──────── Records for the exercise
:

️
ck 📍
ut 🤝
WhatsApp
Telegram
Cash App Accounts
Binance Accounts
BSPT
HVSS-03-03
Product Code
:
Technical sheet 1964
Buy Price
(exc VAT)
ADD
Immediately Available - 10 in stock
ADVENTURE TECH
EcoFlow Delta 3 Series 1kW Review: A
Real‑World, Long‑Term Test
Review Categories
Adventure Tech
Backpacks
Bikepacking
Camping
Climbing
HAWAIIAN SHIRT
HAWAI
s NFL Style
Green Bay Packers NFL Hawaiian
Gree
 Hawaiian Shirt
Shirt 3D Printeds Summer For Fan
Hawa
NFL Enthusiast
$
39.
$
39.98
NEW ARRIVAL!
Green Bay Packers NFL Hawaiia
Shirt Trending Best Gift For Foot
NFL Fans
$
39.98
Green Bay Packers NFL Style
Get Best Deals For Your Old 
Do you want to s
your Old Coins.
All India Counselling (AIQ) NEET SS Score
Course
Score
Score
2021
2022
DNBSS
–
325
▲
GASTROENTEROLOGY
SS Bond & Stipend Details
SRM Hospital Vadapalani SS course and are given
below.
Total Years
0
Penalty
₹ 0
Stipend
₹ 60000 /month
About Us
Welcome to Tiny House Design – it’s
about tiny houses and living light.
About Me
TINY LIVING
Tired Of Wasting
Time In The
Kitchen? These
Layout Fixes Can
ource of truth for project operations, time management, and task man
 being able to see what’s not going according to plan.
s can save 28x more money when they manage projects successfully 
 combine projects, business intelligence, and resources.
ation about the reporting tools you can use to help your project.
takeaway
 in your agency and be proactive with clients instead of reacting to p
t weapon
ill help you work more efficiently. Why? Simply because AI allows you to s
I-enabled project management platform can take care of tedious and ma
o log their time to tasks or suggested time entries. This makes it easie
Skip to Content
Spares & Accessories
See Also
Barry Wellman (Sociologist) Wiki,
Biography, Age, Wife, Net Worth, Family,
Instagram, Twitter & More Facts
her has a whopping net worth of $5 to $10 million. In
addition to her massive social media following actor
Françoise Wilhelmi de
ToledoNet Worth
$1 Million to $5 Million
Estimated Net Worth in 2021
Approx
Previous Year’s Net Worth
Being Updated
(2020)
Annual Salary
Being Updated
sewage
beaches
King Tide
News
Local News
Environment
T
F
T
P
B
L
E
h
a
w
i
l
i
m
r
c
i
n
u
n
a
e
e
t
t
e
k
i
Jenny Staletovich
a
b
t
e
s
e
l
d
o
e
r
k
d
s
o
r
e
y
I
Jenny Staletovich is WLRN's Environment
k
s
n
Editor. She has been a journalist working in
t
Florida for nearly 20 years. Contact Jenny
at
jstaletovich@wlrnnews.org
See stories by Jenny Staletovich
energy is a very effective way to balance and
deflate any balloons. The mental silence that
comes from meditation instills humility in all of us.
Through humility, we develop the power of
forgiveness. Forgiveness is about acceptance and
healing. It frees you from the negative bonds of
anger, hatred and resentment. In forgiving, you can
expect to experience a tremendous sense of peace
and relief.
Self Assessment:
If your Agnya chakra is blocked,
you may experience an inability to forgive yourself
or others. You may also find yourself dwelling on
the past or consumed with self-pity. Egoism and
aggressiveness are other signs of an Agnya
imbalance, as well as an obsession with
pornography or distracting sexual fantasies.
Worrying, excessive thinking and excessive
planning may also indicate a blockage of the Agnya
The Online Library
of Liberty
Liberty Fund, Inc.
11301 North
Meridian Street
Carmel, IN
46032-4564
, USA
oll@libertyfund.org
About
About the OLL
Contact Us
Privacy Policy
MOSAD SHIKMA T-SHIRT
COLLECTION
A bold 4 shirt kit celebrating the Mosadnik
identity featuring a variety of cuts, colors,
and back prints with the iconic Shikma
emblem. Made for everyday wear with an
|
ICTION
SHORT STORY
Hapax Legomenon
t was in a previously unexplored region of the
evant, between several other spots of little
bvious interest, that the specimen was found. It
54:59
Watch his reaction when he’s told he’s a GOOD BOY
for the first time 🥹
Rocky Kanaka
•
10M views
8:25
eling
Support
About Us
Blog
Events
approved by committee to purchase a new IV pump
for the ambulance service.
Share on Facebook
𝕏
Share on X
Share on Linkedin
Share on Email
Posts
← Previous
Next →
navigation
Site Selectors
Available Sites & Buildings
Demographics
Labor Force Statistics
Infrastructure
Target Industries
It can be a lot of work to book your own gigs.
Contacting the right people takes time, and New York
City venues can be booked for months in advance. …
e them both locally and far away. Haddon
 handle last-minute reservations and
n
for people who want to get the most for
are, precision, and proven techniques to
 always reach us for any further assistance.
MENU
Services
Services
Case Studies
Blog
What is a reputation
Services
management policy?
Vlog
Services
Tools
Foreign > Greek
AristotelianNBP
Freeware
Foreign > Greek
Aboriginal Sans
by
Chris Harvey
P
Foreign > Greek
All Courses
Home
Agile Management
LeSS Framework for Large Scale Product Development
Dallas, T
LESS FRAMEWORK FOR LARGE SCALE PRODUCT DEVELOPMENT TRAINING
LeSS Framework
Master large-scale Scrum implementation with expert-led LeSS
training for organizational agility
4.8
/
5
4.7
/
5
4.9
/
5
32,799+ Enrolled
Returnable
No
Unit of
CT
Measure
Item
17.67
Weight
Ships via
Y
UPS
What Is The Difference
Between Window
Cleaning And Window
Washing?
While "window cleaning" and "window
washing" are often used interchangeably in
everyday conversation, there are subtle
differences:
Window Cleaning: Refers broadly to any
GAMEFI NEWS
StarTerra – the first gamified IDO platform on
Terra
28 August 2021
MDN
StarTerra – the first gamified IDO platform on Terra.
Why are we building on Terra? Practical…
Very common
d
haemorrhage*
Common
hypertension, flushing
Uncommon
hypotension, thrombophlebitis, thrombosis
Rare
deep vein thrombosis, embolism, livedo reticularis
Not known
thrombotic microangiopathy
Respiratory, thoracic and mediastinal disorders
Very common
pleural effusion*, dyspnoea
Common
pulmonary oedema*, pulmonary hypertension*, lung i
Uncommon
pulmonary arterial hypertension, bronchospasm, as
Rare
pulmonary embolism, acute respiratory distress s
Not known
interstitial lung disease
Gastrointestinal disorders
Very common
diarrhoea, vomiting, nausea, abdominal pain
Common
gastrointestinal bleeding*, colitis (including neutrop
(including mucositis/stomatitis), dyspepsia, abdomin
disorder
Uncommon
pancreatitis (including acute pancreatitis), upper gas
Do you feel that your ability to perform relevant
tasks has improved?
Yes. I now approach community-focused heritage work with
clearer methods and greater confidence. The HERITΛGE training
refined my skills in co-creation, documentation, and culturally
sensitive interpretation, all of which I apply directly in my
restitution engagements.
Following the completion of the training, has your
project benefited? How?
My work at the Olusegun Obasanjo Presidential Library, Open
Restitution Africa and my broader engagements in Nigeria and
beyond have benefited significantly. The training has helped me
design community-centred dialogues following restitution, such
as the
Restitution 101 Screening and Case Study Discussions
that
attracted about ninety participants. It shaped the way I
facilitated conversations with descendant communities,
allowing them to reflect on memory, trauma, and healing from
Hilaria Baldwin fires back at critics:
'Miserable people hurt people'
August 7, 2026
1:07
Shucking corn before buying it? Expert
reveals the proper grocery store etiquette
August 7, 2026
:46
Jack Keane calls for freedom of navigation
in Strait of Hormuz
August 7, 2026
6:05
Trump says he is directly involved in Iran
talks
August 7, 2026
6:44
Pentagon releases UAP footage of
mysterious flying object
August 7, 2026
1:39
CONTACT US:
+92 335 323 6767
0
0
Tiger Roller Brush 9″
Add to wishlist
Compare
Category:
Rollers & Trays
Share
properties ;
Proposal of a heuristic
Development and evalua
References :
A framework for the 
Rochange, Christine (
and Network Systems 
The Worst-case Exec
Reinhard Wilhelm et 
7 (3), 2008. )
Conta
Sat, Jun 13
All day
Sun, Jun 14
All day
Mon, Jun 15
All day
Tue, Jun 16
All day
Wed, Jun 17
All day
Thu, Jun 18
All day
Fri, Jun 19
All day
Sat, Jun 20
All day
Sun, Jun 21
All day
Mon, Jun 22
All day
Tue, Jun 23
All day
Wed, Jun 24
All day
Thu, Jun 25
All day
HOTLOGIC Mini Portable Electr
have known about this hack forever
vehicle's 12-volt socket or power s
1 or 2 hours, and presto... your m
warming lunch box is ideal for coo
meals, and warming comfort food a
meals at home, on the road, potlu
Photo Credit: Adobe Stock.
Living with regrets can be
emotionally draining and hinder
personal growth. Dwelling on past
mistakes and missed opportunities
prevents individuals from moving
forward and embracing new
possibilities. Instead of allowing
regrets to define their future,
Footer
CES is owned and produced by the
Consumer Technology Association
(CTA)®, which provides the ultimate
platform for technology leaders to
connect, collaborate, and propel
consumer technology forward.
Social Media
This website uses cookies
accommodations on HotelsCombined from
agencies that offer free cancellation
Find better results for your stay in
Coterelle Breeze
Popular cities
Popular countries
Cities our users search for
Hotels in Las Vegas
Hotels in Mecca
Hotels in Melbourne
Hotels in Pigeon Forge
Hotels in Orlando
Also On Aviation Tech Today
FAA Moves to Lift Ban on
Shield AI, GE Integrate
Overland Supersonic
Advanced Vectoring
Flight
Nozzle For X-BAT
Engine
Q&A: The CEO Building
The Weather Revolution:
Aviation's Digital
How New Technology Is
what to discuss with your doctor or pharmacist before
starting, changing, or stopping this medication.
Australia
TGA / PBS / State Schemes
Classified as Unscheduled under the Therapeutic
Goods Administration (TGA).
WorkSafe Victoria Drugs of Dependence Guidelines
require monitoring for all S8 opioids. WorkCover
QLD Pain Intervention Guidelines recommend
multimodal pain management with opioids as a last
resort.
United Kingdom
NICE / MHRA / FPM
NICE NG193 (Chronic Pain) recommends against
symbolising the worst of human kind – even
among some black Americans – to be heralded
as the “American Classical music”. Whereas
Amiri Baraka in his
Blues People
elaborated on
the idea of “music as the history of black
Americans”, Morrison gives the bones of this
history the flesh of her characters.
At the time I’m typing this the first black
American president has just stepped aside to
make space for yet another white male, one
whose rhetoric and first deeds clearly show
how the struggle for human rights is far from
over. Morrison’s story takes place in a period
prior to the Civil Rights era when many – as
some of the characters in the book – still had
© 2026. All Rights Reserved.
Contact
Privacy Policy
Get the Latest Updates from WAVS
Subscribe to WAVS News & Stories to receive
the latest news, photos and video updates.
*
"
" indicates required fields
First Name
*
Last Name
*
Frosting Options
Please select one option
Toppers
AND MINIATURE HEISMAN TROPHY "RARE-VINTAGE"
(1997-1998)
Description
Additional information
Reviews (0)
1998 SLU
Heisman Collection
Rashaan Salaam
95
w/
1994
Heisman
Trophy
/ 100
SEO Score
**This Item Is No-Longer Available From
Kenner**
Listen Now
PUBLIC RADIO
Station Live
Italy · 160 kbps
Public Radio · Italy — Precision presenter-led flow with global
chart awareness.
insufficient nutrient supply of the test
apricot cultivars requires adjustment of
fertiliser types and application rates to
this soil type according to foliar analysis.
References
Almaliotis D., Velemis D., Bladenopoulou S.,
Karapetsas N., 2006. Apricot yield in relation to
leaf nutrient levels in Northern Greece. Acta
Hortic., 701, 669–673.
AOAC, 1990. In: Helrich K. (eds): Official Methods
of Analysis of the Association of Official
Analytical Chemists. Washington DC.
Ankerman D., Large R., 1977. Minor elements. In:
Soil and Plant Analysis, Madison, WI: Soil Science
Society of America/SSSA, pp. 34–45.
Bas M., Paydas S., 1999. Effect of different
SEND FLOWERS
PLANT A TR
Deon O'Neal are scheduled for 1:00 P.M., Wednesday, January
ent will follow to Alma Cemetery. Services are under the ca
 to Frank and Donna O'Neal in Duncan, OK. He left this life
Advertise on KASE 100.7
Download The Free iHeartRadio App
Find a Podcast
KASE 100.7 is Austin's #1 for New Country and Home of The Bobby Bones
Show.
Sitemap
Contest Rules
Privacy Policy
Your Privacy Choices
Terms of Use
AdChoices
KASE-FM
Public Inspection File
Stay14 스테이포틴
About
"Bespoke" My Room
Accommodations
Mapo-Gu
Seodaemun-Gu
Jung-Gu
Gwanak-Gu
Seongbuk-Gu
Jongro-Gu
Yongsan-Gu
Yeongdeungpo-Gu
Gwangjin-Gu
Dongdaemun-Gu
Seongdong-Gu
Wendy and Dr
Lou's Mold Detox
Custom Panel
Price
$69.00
────────────────
[Written task]: Show each line from the items above that contains the word "navigation", treating uppercase and lowercase as different.

[Response for this exercise]:
navigation
Jack Keane calls for freedom of navigation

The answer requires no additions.